SOURCE MATERIAL:
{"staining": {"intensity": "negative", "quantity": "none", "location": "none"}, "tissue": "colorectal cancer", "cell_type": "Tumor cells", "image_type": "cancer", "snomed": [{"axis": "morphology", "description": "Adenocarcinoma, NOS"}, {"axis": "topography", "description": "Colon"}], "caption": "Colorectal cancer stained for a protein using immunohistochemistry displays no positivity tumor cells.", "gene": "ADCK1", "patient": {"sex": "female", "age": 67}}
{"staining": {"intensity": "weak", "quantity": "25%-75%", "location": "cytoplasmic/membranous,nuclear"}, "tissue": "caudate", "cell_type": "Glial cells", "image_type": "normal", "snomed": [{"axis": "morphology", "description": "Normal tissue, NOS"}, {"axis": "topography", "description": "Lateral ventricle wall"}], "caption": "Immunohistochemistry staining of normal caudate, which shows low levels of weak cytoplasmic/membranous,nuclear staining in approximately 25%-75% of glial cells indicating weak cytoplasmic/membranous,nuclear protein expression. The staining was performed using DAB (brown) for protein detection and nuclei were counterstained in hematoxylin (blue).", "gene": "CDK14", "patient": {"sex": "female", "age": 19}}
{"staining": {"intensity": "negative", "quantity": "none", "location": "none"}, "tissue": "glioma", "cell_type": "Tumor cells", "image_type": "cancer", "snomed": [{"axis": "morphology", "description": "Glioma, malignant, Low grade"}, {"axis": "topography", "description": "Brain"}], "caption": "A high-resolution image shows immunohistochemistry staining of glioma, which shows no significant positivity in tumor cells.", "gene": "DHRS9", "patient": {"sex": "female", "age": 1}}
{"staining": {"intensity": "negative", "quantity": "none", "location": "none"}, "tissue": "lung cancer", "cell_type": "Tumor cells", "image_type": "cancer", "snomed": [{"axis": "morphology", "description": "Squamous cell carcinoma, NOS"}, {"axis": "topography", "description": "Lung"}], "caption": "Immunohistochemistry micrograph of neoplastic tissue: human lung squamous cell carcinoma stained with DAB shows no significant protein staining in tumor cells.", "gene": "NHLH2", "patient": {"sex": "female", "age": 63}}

WHAT THE EXERCISE ASKS: Write the data out in full, matching every line exactly.

RESPONSE FOR THIS EXERCISE:
{"staining": {"intensity": "negative", "quantity": "none", "location": "none"}, "tissue": "colorectal cancer", "cell_type": "Tumor cells", "image_type": "cancer", "snomed": [{"axis": "morphology", "description": "Adenocarcinoma, NOS"}, {"axis": "topography", "description": "Colon"}], "caption": "Colorectal cancer stained for a protein using immunohistochemistry displays no positivity tumor cells.", "gene": "ADCK1", "patient": {"sex": "female", "age": 67}}
{"staining": {"intensity": "weak", "quantity": "25%-75%", "location": "cytoplasmic/membranous,nuclear"}, "tissue": "caudate", "cell_type": "Glial cells", "image_type": "normal", "snomed": [{"axis": "morphology", "description": "Normal tissue, NOS"}, {"axis": "topography", "description": "Lateral ventricle wall"}], "caption": "Immunohistochemistry staining of normal caudate, which shows low levels of weak cytoplasmic/membranous,nuclear staining in approximately 25%-75% of glial cells indicating weak cytoplasmic/membranous,nuclear protein expression. The staining was performed using DAB (brown) for protein detection and nuclei were counterstained in hematoxylin (blue).", "gene": "CDK14", "patient": {"sex": "female", "age": 19}}
{"staining": {"intensity": "negative", "quantity": "none", "location": "none"}, "tissue": "glioma", "cell_type": "Tumor cells", "image_type": "cancer", "snomed": [{"axis": "morphology", "description": "Glioma, malignant, Low grade"}, {"axis": "topography", "description": "Brain"}], "caption": "A high-resolution image shows immunohistochemistry staining of glioma, which shows no significant positivity in tumor cells.", "gene": "DHRS9", "patient": {"sex": "female", "age": 1}}
{"staining": {"intensity": "negative", "quantity": "none", "location": "none"}, "tissue": "lung cancer", "cell_type": "Tumor cells", "image_type": "cancer", "snomed": [{"axis": "morphology", "description": "Squamous cell carcinoma, NOS"}, {"axis": "topography", "description": "Lung"}], "caption": "Immunohistochemistry micrograph of neoplastic tissue: human lung squamous cell carcinoma stained with DAB shows no significant protein staining in tumor cells.", "gene": "NHLH2", "patient": {"sex": "female", "age": 63}}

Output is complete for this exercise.